しかしリチャード・ディヴァインが、われわれの知る「リチャード・ディヴァイン」へと変貌を遂げたのは、2001年に〈Schematic〉からリリースされたセカンド・アルバム『Aleamapper』と2002年に同レーベルからリリースされたサード・アルバム『Asect:Dsect』からではないか。特に『Asect:Dsect』は、エイフェックス・ツインやオウテカなどの90年代IDMの最良の部分を継承しつつ、00年代初頭のグリッチ・ミュージックの方法論を洗練・交錯させた名盤で、今でもコアなエレクトロニック・ミュージック・ファンに愛されている重要なアルバムである。
2005年に〈Sublight Records〉から『Cautella』をリリースした後、アルバムのリリースは途絶えた。ジミー・エドガーとの「Divine Edgar EP」をはじめ、いくつかのEPを発表したが、次のアルバムのリリースまでなんと7年の月日を必要とした。そして2012年、〈Detroit Underground〉から新作『Risp』を発表する。7年の月日をかけただけのことはあり「10年代仕様の複雑かつ見事な電子音響/IDM作品」となっており、マニアは大いに歓喜した。
本作『Sort\Lave』は、前作『Risp』から6年ぶりのアルバムである。10年代のリチャード・ディヴァインは寡作だが、それはむろん諸々の「状況」の問題もあるだろうし、電子音楽/音響の方法論と形式がある程度、固まってきた時代ゆえ熟考を要する時代になったからともいえなくもない。じじつ、長い時間をかけて制作された『Sort\Lave』は電子音楽の可能性に満ちている。それは何か。一言でいえば「電子音楽におけるサウンド/オブジェの結晶化」ではないかと私は考える。

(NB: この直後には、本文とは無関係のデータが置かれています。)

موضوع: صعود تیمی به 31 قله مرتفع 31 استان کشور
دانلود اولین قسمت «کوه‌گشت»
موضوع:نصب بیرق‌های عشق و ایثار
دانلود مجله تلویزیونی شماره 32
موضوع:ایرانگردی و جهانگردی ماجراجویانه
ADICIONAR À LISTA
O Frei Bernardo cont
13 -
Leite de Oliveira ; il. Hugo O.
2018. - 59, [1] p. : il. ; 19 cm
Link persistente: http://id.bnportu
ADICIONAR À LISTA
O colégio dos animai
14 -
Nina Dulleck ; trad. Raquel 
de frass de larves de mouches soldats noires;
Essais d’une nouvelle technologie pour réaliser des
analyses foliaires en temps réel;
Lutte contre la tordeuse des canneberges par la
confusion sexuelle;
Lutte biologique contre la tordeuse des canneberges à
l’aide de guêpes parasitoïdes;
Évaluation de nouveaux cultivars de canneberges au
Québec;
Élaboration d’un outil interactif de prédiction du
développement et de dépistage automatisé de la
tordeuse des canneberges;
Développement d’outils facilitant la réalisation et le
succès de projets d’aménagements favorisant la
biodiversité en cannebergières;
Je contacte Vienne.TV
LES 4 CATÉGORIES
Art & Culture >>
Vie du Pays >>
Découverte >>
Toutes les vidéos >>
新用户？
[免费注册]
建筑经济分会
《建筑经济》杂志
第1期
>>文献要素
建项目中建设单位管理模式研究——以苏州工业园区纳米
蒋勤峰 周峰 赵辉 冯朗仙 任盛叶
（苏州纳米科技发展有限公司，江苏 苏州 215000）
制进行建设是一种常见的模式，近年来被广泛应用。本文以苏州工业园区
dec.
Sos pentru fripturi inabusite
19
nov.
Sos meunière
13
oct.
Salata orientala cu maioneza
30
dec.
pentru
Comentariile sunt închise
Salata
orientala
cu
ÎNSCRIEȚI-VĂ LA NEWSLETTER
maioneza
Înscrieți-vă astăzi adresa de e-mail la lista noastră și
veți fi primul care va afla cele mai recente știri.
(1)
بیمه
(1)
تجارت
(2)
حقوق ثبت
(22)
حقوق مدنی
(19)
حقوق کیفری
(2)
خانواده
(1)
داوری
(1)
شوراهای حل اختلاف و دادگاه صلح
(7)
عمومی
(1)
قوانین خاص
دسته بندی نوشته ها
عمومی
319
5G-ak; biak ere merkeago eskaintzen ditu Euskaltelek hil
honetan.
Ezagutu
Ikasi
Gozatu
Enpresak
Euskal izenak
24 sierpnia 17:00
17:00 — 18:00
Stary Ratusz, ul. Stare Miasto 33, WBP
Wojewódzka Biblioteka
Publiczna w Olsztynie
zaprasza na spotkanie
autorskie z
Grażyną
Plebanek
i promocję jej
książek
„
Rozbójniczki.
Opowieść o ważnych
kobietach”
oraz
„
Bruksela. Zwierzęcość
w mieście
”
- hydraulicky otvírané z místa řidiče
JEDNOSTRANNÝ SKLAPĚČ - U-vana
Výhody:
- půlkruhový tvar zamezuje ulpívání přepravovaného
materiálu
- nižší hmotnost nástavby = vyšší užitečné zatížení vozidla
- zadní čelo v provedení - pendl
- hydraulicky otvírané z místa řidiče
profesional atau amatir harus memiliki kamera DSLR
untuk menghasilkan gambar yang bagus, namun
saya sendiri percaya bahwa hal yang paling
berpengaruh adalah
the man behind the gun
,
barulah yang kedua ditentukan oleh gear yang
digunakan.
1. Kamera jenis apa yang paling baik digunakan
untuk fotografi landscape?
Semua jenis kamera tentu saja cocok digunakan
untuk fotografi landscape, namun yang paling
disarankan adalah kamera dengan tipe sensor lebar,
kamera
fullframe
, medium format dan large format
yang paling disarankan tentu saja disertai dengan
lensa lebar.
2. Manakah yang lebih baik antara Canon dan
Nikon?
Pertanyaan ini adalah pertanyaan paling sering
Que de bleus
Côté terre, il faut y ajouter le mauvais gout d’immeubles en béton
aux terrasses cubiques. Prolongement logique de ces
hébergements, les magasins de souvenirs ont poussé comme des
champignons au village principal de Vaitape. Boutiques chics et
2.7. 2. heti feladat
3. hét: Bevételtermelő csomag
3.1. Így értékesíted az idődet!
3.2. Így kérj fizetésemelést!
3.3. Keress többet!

リチャード・ディヴァインは直接的にはオウテカからの影響の大きいアーティストだ。緻密な音響と伸縮するようなリズム=ビートを追及しているからである。そしてそれはテクノ/電子音響による音響彫刻の実現化でもあった。彼にとってリズムはダンスを目的するものだけではない。サウンドの時間軸を操作するための要素なのだ。
その意味でオウテカの8時間に及ぶ集大成的なボックス・セットがリリースされた本年に『Sort\Lave』がリリースされたことは象徴的な出来事といえよう。IDM以降のサウンド・オブジェクトの最新型がここに揃ったのだから。
本作は独自仕様のユーロラック・モジュラー・システムとふたつの Nord G2 Modular ユニットを用いて制作された。トラックの時間軸は一定の反復に縛られず、自在に伸縮している。なかでも12分20秒に及ぶ1曲め“Microscopium Recurse”を聴くと、彼のサウンドの生成と時間軸のコントロールがこれまで以上に自由になっていると分かる。2曲め“Revsic”では一定のビートがドラムンベースのように高速で構築されているのだが、いつしかその反復は伸縮し、非反復的に進行するエクスペリメンタル・テクノ・トラックである。
アルバムには全12曲が収録されているが、どのトラックもモジュラーによる生々しい電子音が生成しており、電子音に対する耳のフェティシズムとテクノ的な律動と、それを内側から伸縮させてしまうようなタイム・ストレッチ感覚に満ちていた。
そう、彼の音は、電子音による一種のマテリアル/オブジェなのである。それゆえリチャード・ディヴァインは、最近の電子音楽家にありがちな(?)ポエティックな「思想」は希薄に感じる。いわば音を彫刻のように生成・構築するいまや数少ないサウンド・マテリアリストといえよう。
もしも仮に電子音楽に新しい可能性があるとすれば、それは抽象的な枠組みに収まらざるをえない「未来」(ユートピアであれディストピアであれ)のようなものを羨望する思想ではなく、具体的な諸々の音の組織体を提示してきた過去から放たれた「一瞬」を掴まえていく意志と行動、つまり創作/制作のただ中にこそあるのではないかと私は考える(そしてその意志の持ちようは聴き手側も変わらないはずだ)。
音の煌めきに敏感であること。音の運動を捉える大胆かつ繊細な感性を持っていること。数学的といえる整合性と逸脱への関心を交錯させていること。
過去の煌めきから放たれたものの参照・理解・応用から、現在の閃光=音響が生まれる。リチャード・ディヴァインはそれをよく分かっているのだろう。彼はどこか数学者や科学者のような思考と手つきでトラックを生み出し続けている。本作は、そんな数学者のような電子音響作家によって生み出された新しい音響のオブジェ/構造体なのだ。